Но снять видимость овеществления не может «чисто» экономическая теория. Это может сделать только теория, которая способна выйти за пределы движения только вещей, за пределы «чисто» экономических категорий. Это может сделать только теория, которая способна за движением вещей увидеть отношения людей, человеческие отношения. И за отчужденными человеческими отношениями увидеть истинные человеческие отношения. Следовательно, это может сделать политическая экономия, переходящая в философию, или это может сделать философия, снятая в политической экономии. Но это уже не та "экономия", которая является наукой наживания денег. Марксова экономия, как отмечал К. Косик, «есть объективный мир людей и их общественных продуктов, а никоим образом не объективный мир общественного движения вещей» [137].
Если она будет выражать только объективный мир общественного движения вещей, то это будет «экономикс», это будет «маркетинг» и «менеджмент», но это не будет критикой существующих общественных отношений. Но если она будет только критикой извращенных человеческих отношений без понятия о том, что это не какое-то моральное «извращение», а вполне реальная превращенность, объективно свойственная определенному историческому способу производства, то это будет бессильная морализаторская философия.
Поэтому Лукач справедливо считает, что марксистская теория, марксистское учение – это не философия в обычном смысле слова, а это то и другое вместе. И если из «Капитала» выбросить всю «гегельянщину», как предлагали многие, в том числе советские философы и экономисты, все экскурсы в историю «первоначального накопления», все «отступления» о коммунизме и т.д., то «Капитал» перестанет быть «Критикой политической экономии», а сам станет просто «политической экономией», т.е. объективно верным, но совершенно не критическим, а потому ложным изображением движения вещей в буржуазном обществе.
Чтобы вывести овеществленные отношения за их собственные пределы, внутри самих этих отношений должен развиться объективно не овеществленный элемент. Таковым, по Лукачу, может быть только неовеществленное сознание пролетариата, которое совпадает с его практическим действием. С возникновением и развитием неовеществленного сознания пролетариата в область объективных противоречий капитала вступает диалектически негативное, и, вместе с тем, конструктивное, начало. Пролетарская революция, согласно Лукачу, означает полное тождество субъекта и объекта исторического действия и устраняет овеществление общественных производственных отношений. Отношения между людьми теряют свой объективно-иллюзорный характер и становятся, по выражению Маркса, «прозрачными».

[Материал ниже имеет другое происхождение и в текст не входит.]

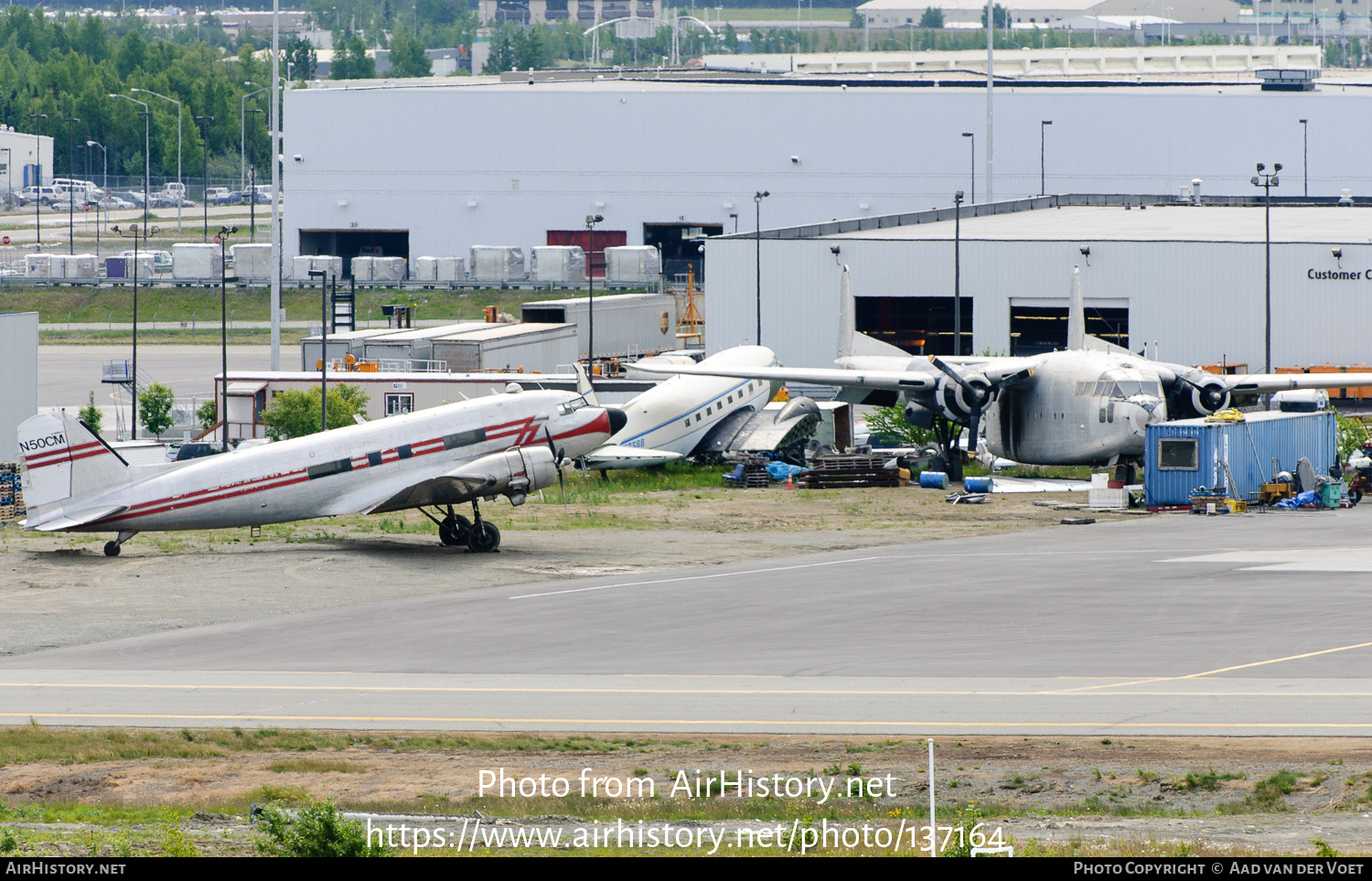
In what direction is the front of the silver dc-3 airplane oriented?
to the viewer's right

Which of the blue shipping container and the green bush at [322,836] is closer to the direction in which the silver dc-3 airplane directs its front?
the blue shipping container

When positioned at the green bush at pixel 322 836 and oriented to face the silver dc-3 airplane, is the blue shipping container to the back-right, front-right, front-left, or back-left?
front-right

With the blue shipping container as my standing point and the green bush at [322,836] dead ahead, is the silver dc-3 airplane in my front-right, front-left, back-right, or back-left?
front-right

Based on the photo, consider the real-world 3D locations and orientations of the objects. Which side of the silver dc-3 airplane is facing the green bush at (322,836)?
right

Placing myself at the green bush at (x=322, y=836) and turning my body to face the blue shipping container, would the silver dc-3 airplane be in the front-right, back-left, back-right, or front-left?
front-left

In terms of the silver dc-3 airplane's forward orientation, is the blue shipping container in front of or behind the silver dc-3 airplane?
in front

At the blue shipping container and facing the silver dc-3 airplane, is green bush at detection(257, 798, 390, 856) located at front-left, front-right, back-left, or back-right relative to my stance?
front-left
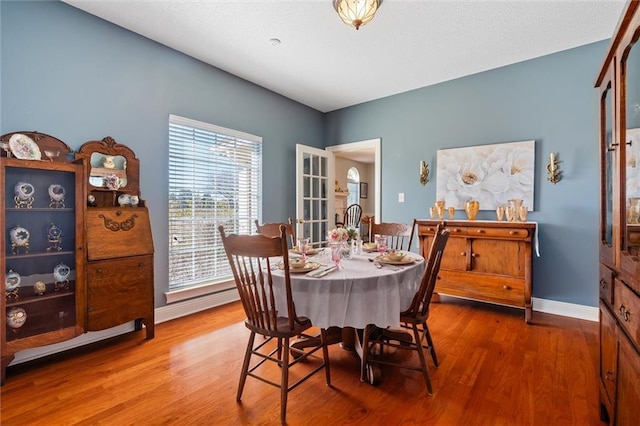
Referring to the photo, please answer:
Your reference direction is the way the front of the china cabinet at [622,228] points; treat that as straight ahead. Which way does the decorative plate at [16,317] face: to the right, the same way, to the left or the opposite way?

Лукач вскрывает высший освободительный смысл пролетарской революции, значение которой часто сводится к эмпирически констатируемым экономическим, правовым и политическим фактам: отмена частной собственности на орудия и средства производства, установление рабочего контроля на производстве, передача земли крестьянам и т.д. Он стремится показать идеальный момент революции, который состоит в том, что она делает не для рабочих и не для крестьян, а что она делает для Человека. Можно было бы сказать, что революция решает не только узко-классовые проблемы и задачи, но и общечеловеческие, если бы этот термин не был так опошлен в последнее советское время.